Denial of partial exemption
Similar ground was covered by the High Court of Karnataka in CIT v. Fr. Mullers Charitable Institutions. A charitable trust that managed several institutions was the assessee. Some important notes can be seen here at 80 g.
The assessee-trust contributed INR 80,00,000 to "J" Ltd, which operated a Kannada daily, for the purpose of ads, printing, etc., the Assessing Officer discovered during an investigation. The AO believed that advancing such a sizable sum violated Section 11. As a result, the assessee was not eligible for an exemption for the specified sum.
The Court noted that Section 13(1)(d) makes it clear that only the income from such investment or reserve made in violation of Section 11(5) was subject to taxation and that a violation of Section 13(1)(d) does not amount to the denial of the entire Section 11 exemption on the assessee trust's total income.
According to the Bombay High Court in CIT v. Audyogik Shikshan Mandal[6], which cited the Karnataka High Court's decision mentioned above, there was a violation of Section 13 when funds from the assessee-trust were used to buy a car in the name of the trustee. However, the denial of an exemption under Section 11 should only apply to the portion of the funds that were diverted in violation, not the entire exemption. 80g is beneficial for tax exemption.

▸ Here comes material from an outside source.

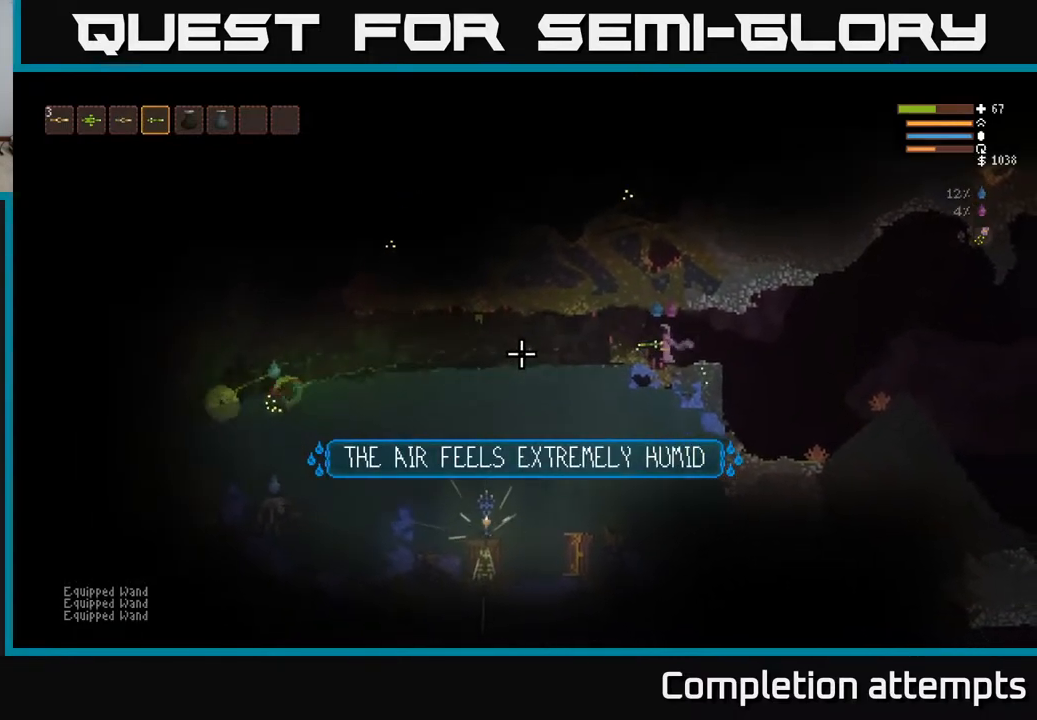
{"buttons": [], "left_stick": "left", "right_stick": "left", "events": [[117, "L2", "down"], [267, "L2", "up"], [300, "left_stick", "left"]]}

In addition to the legal precedents mentioned above, Section 164 of the IT Act's text may be of importance to consider. The revenue of the trust is subject to the tax under Section 164 of the IT Act if the exemption under Section 11 is unavailable owing to the application of Section 13. When "the whole or any portion of the relevant income" is not excluded under Sections 11 or 12, according to Section 164, the tax must be paid at the highest marginal rate on such income.
The phrase "full or any part of the relevant income" used in Section 164 implies that Section 13 does not allow for the denial of the complete exemption.